Il est aussi intéressant de constater que les agriculteurs qui travaillent avec les phytopathologistes mobilisent des connaissances autochtones et traditionnelles pour venir en appui aux méthodes modernes de lutte contre les parasites et les maladies. Bien entendu, bon nombre de ces connaissances sont propres à chaque site, car les agriculteurs utilisent des moyens biologiques divers pour lutter contre les mêmes parasites dans des zones différentes.
Dans l’ensemble, la gestion intégrée des ravageurs et des maladies a été adoptée à 410 %, soit 61 788 agriculteurs par rapport à l’objectif de 15 000 personnes fixé dans le cadre du Deuxième projet.
Il est évident que ce fort taux d’adoption est principalement dû à l’augmentation subite du coût des intrants, tels que les pesticides et les engrais, mais au-delà du coût, le véritable moteur de l’adoption massive de la gestion intégrée des parasites et des maladies est d’ordre écologique.
Les agriculteurs utilisent la citronnelle, la soupe d’une espèce de poisson appelée Limnothrissa miodon, le frêne, le poivre et une variété d’arbustes appelée Vernonia amygdalina pour lutter contre les charançons, les vers et les pucerons sur les céréales et les légumineuses. Il s’agit là de ressources disponibles localement, pour lesquelles ils dépensent peu ou pas du tout, mais qui sont très efficaces.
Bien que les méthodes autochtones soient populaires, elles posent également certains problèmes : tout le monde ne connaît pas les bonnes quantités à utiliser, elles ne sont pas facilement accessibles parce qu’elles ne sont pas toujours correctement documentées, et il manque des données sur l’interaction des produits traditionnels avec d’autres éléments de l’écosystème, tels que la composition et la vie des sols.

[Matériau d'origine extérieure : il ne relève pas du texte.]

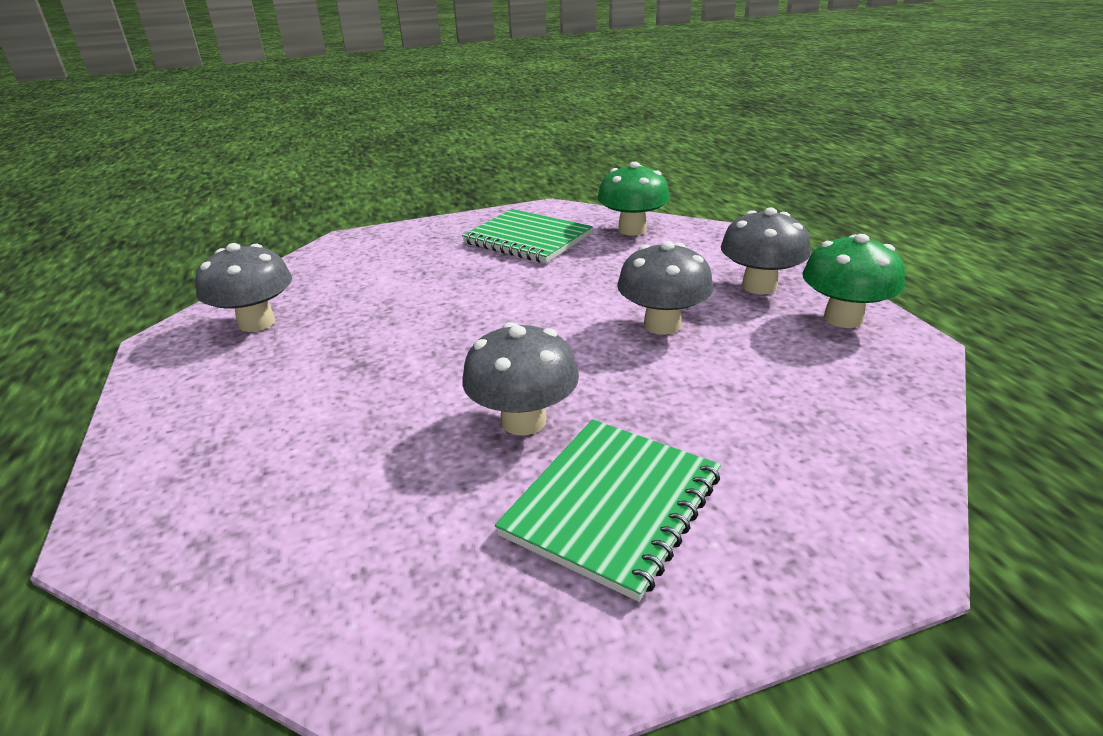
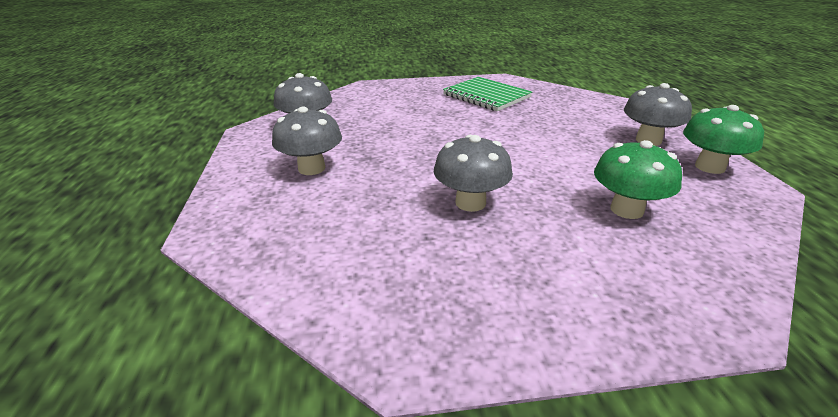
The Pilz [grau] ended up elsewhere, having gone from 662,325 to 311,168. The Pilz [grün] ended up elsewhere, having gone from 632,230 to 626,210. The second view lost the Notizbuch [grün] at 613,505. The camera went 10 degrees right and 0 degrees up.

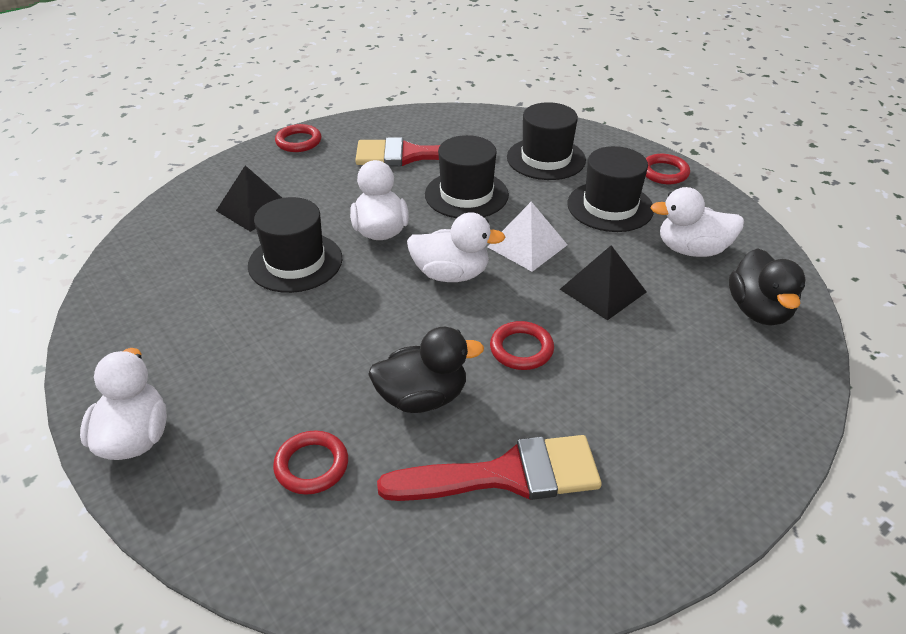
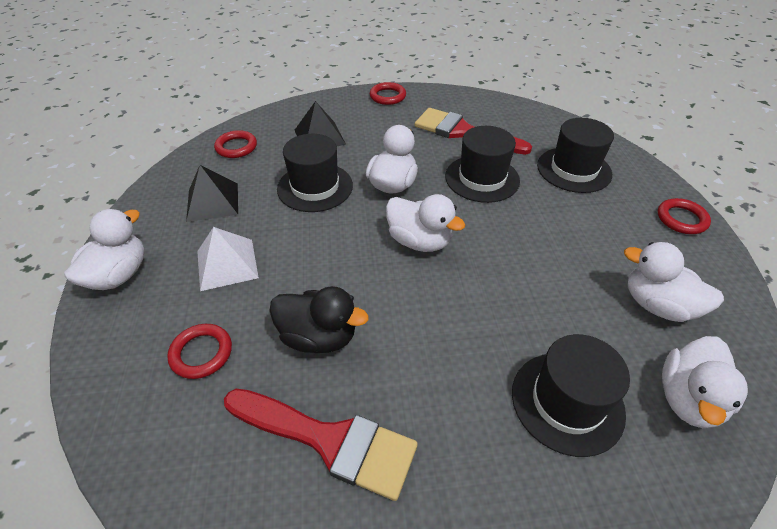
The Pyramide [schwarz] ended up elsewhere, having gone from 603,290 to 213,202. The Pyramide [weiß] ended up elsewhere, having gone from 527,245 to 227,264. The Ring [rot] ended up elsewhere, having gone from 521,349 to 236,147. The Hut [schwarz] ended up elsewhere, having gone from 610,206 to 567,402. What was the Ente [schwarz] at 758,310 turned into the Ente [weiß] at 688,399. The camera went 30 degrees right and 5 degrees up.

Par conséquent, voici quelques suggestions pour contribuer au développement et à la promotion de la gestion intégrée des ravageurs et des maladies :
- documenter tous les noms de plantes, de produits et de processus utilisés dans les différentes régions du Malawi pour renforcer les connaissances sur les méthodes autochtones de lutte contre les ravageurs ;
- définir des politiques et des stratégies agricoles adaptées et coordonnées qui tiennent compte de la recherche-action menée à l’initiative des communautés pour contribuer à la mise en place de systèmes de lutte intégrée contre les ravageurs ;
- investir dans la recherche scientifique sur les méthodes autochtones afin d’accroître leur efficacité et leur sécurité environnementale, et de s’assurer qu’il s’agit d’approches durables qui améliorent la santé des sols sans compromettre la production agricole.
Je suis convaincue que la gestion intégrée des ravageurs et des maladies peut contribuer à la bonne santé de l’environnement, en améliorant la vie du sol et en protégeant les espèces non ciblées. Elle limite aussi la pollution chimique potentielle du sol, de l’air et de l’eau et renforce la santé des plantes, tout en favorisant de nouvelles solutions biologiques durables de lutte contre les ravageurs.
Il est donc essentiel que les méthodes scientifiques et autochtones de lutte contre les parasites et les maladies se soutiennent mutuellement afin d’améliorer la production alimentaire, la nutrition et la santé des habitants du Malawi.